La lecture de cet ouvrage nous a initiés aux réalités de la spatialité humaine se fondant comme un discours global qui inscrit les mentalités. L’ouvrage en a souligné les fondements en terme de lieux et de trajets d’une part, d’imaginaire et de symbolique de l’autre. Il en a indiqué la réalité tangible au travers d’études centrées sur des sociétés premières organisées autour de leur environnement naturel, tandis que sa représentation perpétue son existence dans les sociétés modernes, et notamment, dans les sociétés urbaines en rupture avec la nature.
Notes
[2]. Les indiens Piros vivent dans des villages organisés autour d'une place centrale, limitée par une barrière de hauts palmiers qui les sépare de la forêt environnante où s’inscrit une histoire tribale qui s’élabore et se transmet au hasard de leurs déplacements pour pêcher ou chasser. Coins de nature généreux, campements abandonnés devenus simples îlots de déforestation, ou monuments dédiés aux esprits des ancêtres organisent les trajets à partir du campement initial.
[3]. Au contraire des Piros, pour les populations nomades des steppes de Mongolie, ce sont les trajets qui vont fonder les lieux. Ils agissent comme points de repère sur les parcours et comme aires de rassemblement pour les tribus nomades apparentées qui s’y retrouvent autour de monuments funéraires érigés sur des hauteurs et dont les fondements abritent de petites pièces sans grandes ouvertures.
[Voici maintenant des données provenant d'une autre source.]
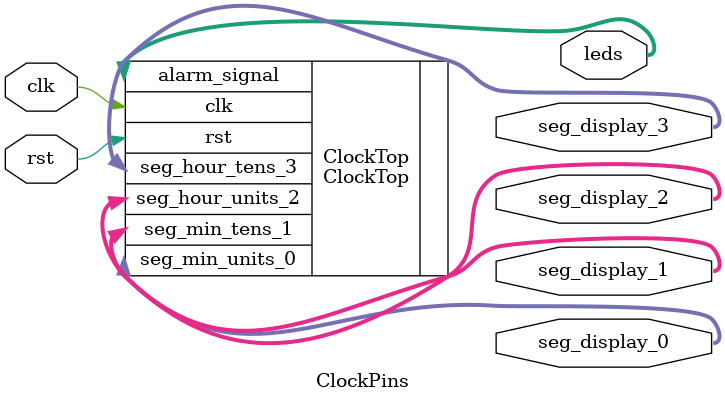
<source format=sv>
`define v1_2 "-name IO_STANDARD \"1.2-V\""
`define v3_3 "-name IO_STANDARD \"3.3-V\""

`define pins_hex0 "V19, V18, V17, W18, Y20, Y19, Y18"

`define pins_hex1 "AA18, AD26, AB19, AE26, AE25, AC19, AF24" 
`define pins_hex2 "AD7, AD6, U20, V22, V20, W21, W20"
`define pins_hex3 "Y24, Y23, AA23, AA22, AC24, AC23, AC22"


module ClockPins(
(* altera_atribute = `v1_2, chip_pin = `pins_hex0 *) output [6:0]  seg_display_0,
(* altera_atribute = `v1_2, chip_pin = `pins_hex1 *) output [6:0]  seg_display_1,
(* altera_atribute = `v3_3, chip_pin = `pins_hex2 *) output [6:0]  seg_display_2,
(* altera_atribute = `v3_3, chip_pin = `pins_hex3 *) output [6:0]  seg_display_3, 
(* chip_pin = "F7, F6, G6, G7, J8, J7, K10, K8, H7, J10, L7, K6, D8, E9, A5, B6, H8, H9" *) output[17:0] leds,
(* altera_atribute = "-name IO_STANDARD\"1.2-V\"", chip_pin = "P11" *) input rst,
(* chip_pin = "H12" *) input clk
);

ClockTop ClockTop(
.rst(rst),
.clk(clk),
.seg_min_units_0(seg_display_0),
.seg_min_tens_1(seg_display_1),
.seg_hour_units_2(seg_display_2),
.seg_hour_tens_3(seg_display_3),
.alarm_signal(leds)

);


endmodule
</source>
Ces constructions architecturées autour d’une inversion de l’horizontalité en verticalité, et de l’ouverture en clôture, métaphorisent le pouvoir patrilinéaire des chefs qui instaure les frontières du territoire tribal.
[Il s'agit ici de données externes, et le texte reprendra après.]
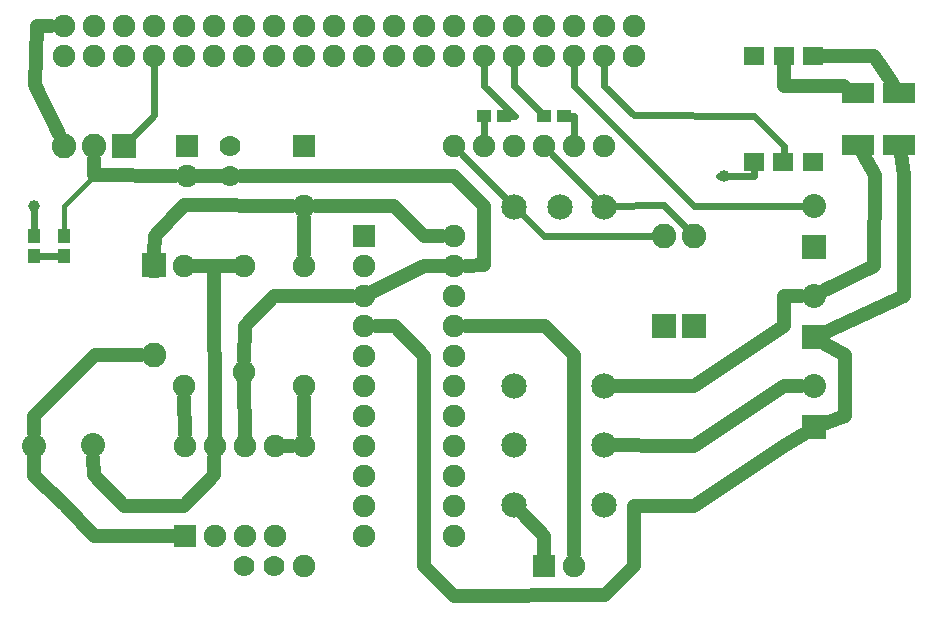
<source format=gtl>
G04 MADE WITH FRITZING*
G04 WWW.FRITZING.ORG*
G04 DOUBLE SIDED*
G04 HOLES PLATED*
G04 CONTOUR ON CENTER OF CONTOUR VECTOR*
%ASAXBY*%
%FSLAX23Y23*%
%MOIN*%
%OFA0B0*%
%SFA1.0B1.0*%
%ADD10C,0.075000*%
%ADD11C,0.039370*%
%ADD12C,0.082000*%
%ADD13C,0.070000*%
%ADD14C,0.080000*%
%ADD15C,0.075361*%
%ADD16C,0.084722*%
%ADD17R,0.043307X0.047244*%
%ADD18R,0.106299X0.070866*%
%ADD19R,0.082000X0.082000*%
%ADD20R,0.070079X0.059596*%
%ADD21R,0.070079X0.059606*%
%ADD22R,0.070079X0.059370*%
%ADD23R,0.070079X0.058937*%
%ADD24R,0.070079X0.059378*%
%ADD25R,0.047244X0.043307*%
%ADD26R,0.075000X0.075000*%
%ADD27R,0.080000X0.080000*%
%ADD28C,0.048000*%
%ADD29C,0.024000*%
%ADD30C,0.016000*%
%LNCOPPER1*%
G90*
G70*
G54D10*
X1640Y1740D03*
X1740Y1740D03*
X1840Y1740D03*
X1940Y1740D03*
X2040Y1740D03*
X2140Y1740D03*
G54D11*
X2540Y1640D03*
G54D12*
X2340Y1140D03*
X2340Y1438D03*
X2440Y1140D03*
X2440Y1438D03*
G54D10*
X748Y1739D03*
X748Y1639D03*
G54D13*
X891Y1638D03*
X891Y1738D03*
G54D10*
X1940Y340D03*
X2040Y340D03*
G54D14*
X2840Y802D03*
X2840Y940D03*
X2840Y1102D03*
X2840Y1240D03*
X2840Y1402D03*
X2840Y1540D03*
G54D10*
X1340Y1439D03*
X1640Y1439D03*
X1340Y1339D03*
X1640Y1339D03*
X1340Y1239D03*
X1640Y1239D03*
X1340Y1139D03*
X1640Y1139D03*
X1340Y1039D03*
X1640Y1039D03*
X1340Y939D03*
X1640Y939D03*
X1340Y839D03*
X1640Y839D03*
X1340Y739D03*
X1640Y739D03*
X1340Y639D03*
X1640Y639D03*
X1340Y539D03*
X1640Y539D03*
X1340Y439D03*
X1640Y439D03*
G54D12*
X540Y1740D03*
X440Y1740D03*
X340Y1740D03*
G54D15*
X340Y2040D03*
X440Y2040D03*
X540Y2040D03*
X640Y2040D03*
X740Y2040D03*
X840Y2040D03*
X940Y2040D03*
X1040Y2040D03*
X1140Y2040D03*
X1240Y2040D03*
X1340Y2040D03*
X1440Y2040D03*
X1540Y2040D03*
X1640Y2040D03*
X1740Y2040D03*
X1840Y2040D03*
X1940Y2040D03*
X2040Y2040D03*
X2140Y2040D03*
X2240Y2040D03*
X2240Y2140D03*
X2140Y2140D03*
X2040Y2140D03*
X1940Y2140D03*
X1840Y2140D03*
X1740Y2140D03*
X1640Y2140D03*
X1540Y2140D03*
X1440Y2140D03*
X1340Y2140D03*
X1240Y2140D03*
X1140Y2140D03*
X1040Y2140D03*
X940Y2140D03*
X840Y2140D03*
X740Y2140D03*
X640Y2140D03*
X540Y2140D03*
X440Y2140D03*
X340Y2140D03*
G54D14*
X436Y741D03*
X240Y740D03*
G54D10*
X740Y940D03*
X740Y1340D03*
X741Y439D03*
X741Y739D03*
X841Y439D03*
X841Y739D03*
X941Y439D03*
X941Y739D03*
X1041Y439D03*
X1041Y739D03*
G54D12*
X640Y1340D03*
X640Y1042D03*
G54D10*
X1140Y740D03*
X1140Y340D03*
G54D13*
X1040Y340D03*
X939Y340D03*
G54D10*
X1140Y1739D03*
X1140Y1539D03*
X1140Y939D03*
X1140Y1339D03*
G54D16*
X1840Y1535D03*
X1993Y1535D03*
X2138Y1535D03*
X1840Y741D03*
X2140Y741D03*
X1840Y543D03*
X2140Y544D03*
X1840Y940D03*
X2140Y940D03*
G54D11*
X240Y1540D03*
G54D10*
X940Y1340D03*
X940Y985D03*
G54D17*
X240Y1440D03*
X240Y1373D03*
X340Y1440D03*
X340Y1373D03*
G54D18*
X3123Y1915D03*
X3123Y1742D03*
X2987Y1915D03*
X2987Y1742D03*
G54D19*
X2340Y1139D03*
X2440Y1139D03*
G54D20*
X2836Y2040D03*
X2738Y2040D03*
G54D21*
X2640Y2040D03*
G54D22*
X2640Y1685D03*
G54D23*
X2737Y1685D03*
G54D24*
X2837Y1685D03*
G54D25*
X2007Y1840D03*
X1940Y1840D03*
X1807Y1840D03*
X1740Y1840D03*
G54D26*
X748Y1739D03*
X1940Y340D03*
G54D27*
X2840Y802D03*
X2840Y1102D03*
X2840Y1402D03*
G54D26*
X1340Y1439D03*
G54D19*
X540Y1740D03*
G54D26*
X741Y439D03*
G54D19*
X640Y1341D03*
G54D26*
X1140Y1739D03*
G54D28*
X1940Y439D02*
X1940Y380D01*
D02*
X1868Y514D02*
X1940Y439D01*
G54D29*
D02*
X1820Y1555D02*
X1660Y1719D01*
D02*
X2118Y1555D02*
X1960Y1719D01*
D02*
X1940Y1440D02*
X1861Y1515D01*
D02*
X2308Y1438D02*
X1940Y1440D01*
D02*
X2340Y1541D02*
X2139Y1539D01*
D02*
X2139Y1539D02*
X2145Y1562D01*
D02*
X2417Y1461D02*
X2340Y1541D01*
G54D28*
D02*
X2340Y739D02*
X2179Y741D01*
D02*
X2439Y740D02*
X2340Y739D01*
D02*
X2740Y1239D02*
X2740Y1140D01*
D02*
X2740Y1140D02*
X2439Y939D01*
D02*
X2439Y939D02*
X2240Y939D01*
D02*
X2240Y939D02*
X2179Y939D01*
D02*
X2797Y1240D02*
X2740Y1239D01*
D02*
X2740Y939D02*
X2439Y740D01*
D02*
X2797Y939D02*
X2740Y939D01*
G54D29*
D02*
X2740Y1739D02*
X2639Y1840D01*
D02*
X2640Y1640D02*
X2640Y1661D01*
D02*
X2539Y1640D02*
X2640Y1640D01*
D02*
X2521Y1640D02*
X2539Y1640D01*
D02*
X2639Y1840D02*
X2240Y1841D01*
D02*
X2240Y1841D02*
X2139Y1939D01*
D02*
X2139Y1939D02*
X2139Y2009D01*
D02*
X2738Y1709D02*
X2740Y1739D01*
G54D28*
D02*
X3139Y1240D02*
X3139Y1641D01*
D02*
X3139Y1641D02*
X3128Y1712D01*
D02*
X2878Y1120D02*
X3139Y1240D01*
D02*
X3041Y1641D02*
X3003Y1712D01*
D02*
X3039Y1340D02*
X3041Y1641D01*
D02*
X2877Y1259D02*
X3039Y1340D01*
D02*
X3040Y2040D02*
X3103Y1945D01*
D02*
X2939Y1939D02*
X2940Y1939D01*
D02*
X2740Y1940D02*
X2939Y1939D01*
D02*
X2738Y2016D02*
X2740Y1940D01*
D02*
X2866Y2040D02*
X3040Y2040D01*
G54D29*
D02*
X2440Y1540D02*
X2040Y1940D01*
D02*
X2040Y1940D02*
X2040Y2009D01*
D02*
X2809Y1540D02*
X2440Y1540D01*
D02*
X1841Y1839D02*
X1740Y1940D01*
D02*
X1740Y1769D02*
X1740Y1824D01*
D02*
X1740Y1940D02*
X1740Y2009D01*
D02*
X1825Y1839D02*
X1841Y1839D01*
D02*
X2039Y1839D02*
X2025Y1840D01*
D02*
X2040Y1769D02*
X2039Y1839D01*
D02*
X1840Y1940D02*
X1840Y2009D01*
D02*
X1924Y1856D02*
X1840Y1940D01*
G54D28*
D02*
X1539Y1340D02*
X1611Y1339D01*
D02*
X1365Y1252D02*
X1539Y1340D01*
D02*
X1540Y1039D02*
X1441Y1140D01*
D02*
X1540Y340D02*
X1540Y1039D01*
D02*
X2740Y740D02*
X2439Y539D01*
D02*
X2240Y539D02*
X2240Y340D01*
D02*
X2439Y539D02*
X2240Y539D01*
D02*
X2240Y340D02*
X2141Y241D01*
D02*
X2141Y241D02*
X1640Y239D01*
D02*
X1441Y1140D02*
X1380Y1139D01*
D02*
X1640Y239D02*
X1540Y340D01*
D02*
X2804Y780D02*
X2740Y740D01*
D02*
X2941Y1041D02*
X2876Y1080D01*
D02*
X2941Y839D02*
X2941Y1041D01*
D02*
X2879Y817D02*
X2941Y839D01*
D02*
X865Y1638D02*
X777Y1639D01*
D02*
X2039Y1041D02*
X1941Y1140D01*
D02*
X1941Y1140D02*
X1679Y1139D01*
D02*
X2040Y380D02*
X2039Y1041D01*
D02*
X641Y1439D02*
X640Y1383D01*
D02*
X740Y1541D02*
X641Y1439D01*
D02*
X1100Y1539D02*
X740Y1541D01*
D02*
X321Y1779D02*
X241Y1941D01*
D02*
X248Y2138D02*
X297Y2139D01*
G54D29*
D02*
X640Y1941D02*
X640Y2009D01*
D02*
X562Y1763D02*
X638Y1841D01*
D02*
X638Y1841D02*
X640Y1941D01*
G54D28*
D02*
X1140Y780D02*
X1140Y899D01*
D02*
X740Y900D02*
X741Y779D01*
D02*
X1140Y1499D02*
X1140Y1379D01*
D02*
X241Y1941D02*
X248Y2138D01*
D02*
X1440Y1539D02*
X1180Y1539D01*
D02*
X1639Y1640D02*
X1740Y1539D01*
D02*
X928Y1638D02*
X1639Y1640D01*
D02*
X1080Y740D02*
X1100Y740D01*
D02*
X1740Y1341D02*
X1679Y1340D01*
D02*
X1740Y1539D02*
X1740Y1341D01*
D02*
X1540Y1440D02*
X1440Y1539D01*
D02*
X1600Y1439D02*
X1540Y1440D01*
D02*
X438Y1641D02*
X708Y1639D01*
D02*
X439Y1697D02*
X438Y1641D01*
D02*
X839Y641D02*
X840Y700D01*
D02*
X539Y539D02*
X740Y539D01*
D02*
X740Y539D02*
X839Y641D01*
D02*
X439Y641D02*
X539Y539D01*
D02*
X437Y699D02*
X439Y641D01*
D02*
X440Y440D02*
X701Y439D01*
D02*
X239Y639D02*
X341Y541D01*
D02*
X341Y541D02*
X440Y440D01*
D02*
X239Y698D02*
X239Y639D01*
D02*
X596Y1042D02*
X441Y1042D01*
D02*
X441Y1042D02*
X239Y839D01*
D02*
X239Y839D02*
X239Y782D01*
G54D30*
D02*
X438Y1641D02*
X439Y1713D01*
D02*
X340Y1458D02*
X340Y1540D01*
D02*
X340Y1540D02*
X439Y1639D01*
D02*
X439Y1639D02*
X438Y1641D01*
G54D29*
D02*
X240Y1458D02*
X240Y1521D01*
D02*
X256Y1373D02*
X324Y1373D01*
G54D28*
D02*
X940Y956D02*
X941Y768D01*
D02*
X911Y1340D02*
X768Y1340D01*
D02*
X841Y768D02*
X840Y1340D01*
D02*
X840Y1340D02*
X911Y1340D01*
D02*
X941Y1140D02*
X940Y1025D01*
D02*
X1300Y1239D02*
X1040Y1239D01*
D02*
X1040Y1239D02*
X941Y1140D01*
G04 End of Copper1*
M02*
</source>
[4] Que l’accent soit mis sur les lieux, comme chez les Piros ou dans les cultures européennes, ou qu’il soit mis sur les trajets, comme pour les populations nomades de Mongolie, ou les sociétés nord-américaines, toute territorialité va s’organiser autour d’une composition équilibrée de trajets et de lieux qui l’identifie. Ces compositions, dans leurs diversités, figurent le schéma organisateur commun à toute forme d’installation humaine, qui va devoir par ailleurs transiger avec le caractère arbitraire et aléatoire de son inscription sur la surface planétaire. L’insolite de cette situation transparaît parfois et peut éclairer le sentiment d’étrangeté éprouvé lorsque du haut d’un avion, on voit se dessiner sur le sol des petits circuits imprimés témoignant de la présence de grappes humaines isolées, posées sur des immensités de neige ou de sable.
Bibliographie
[1] Eric Hirsch and Michael O'Hanlon (ed), The Anthropology of Landscape, Perspectives on Place and Space, Oxford, Clarendon Press, 1995.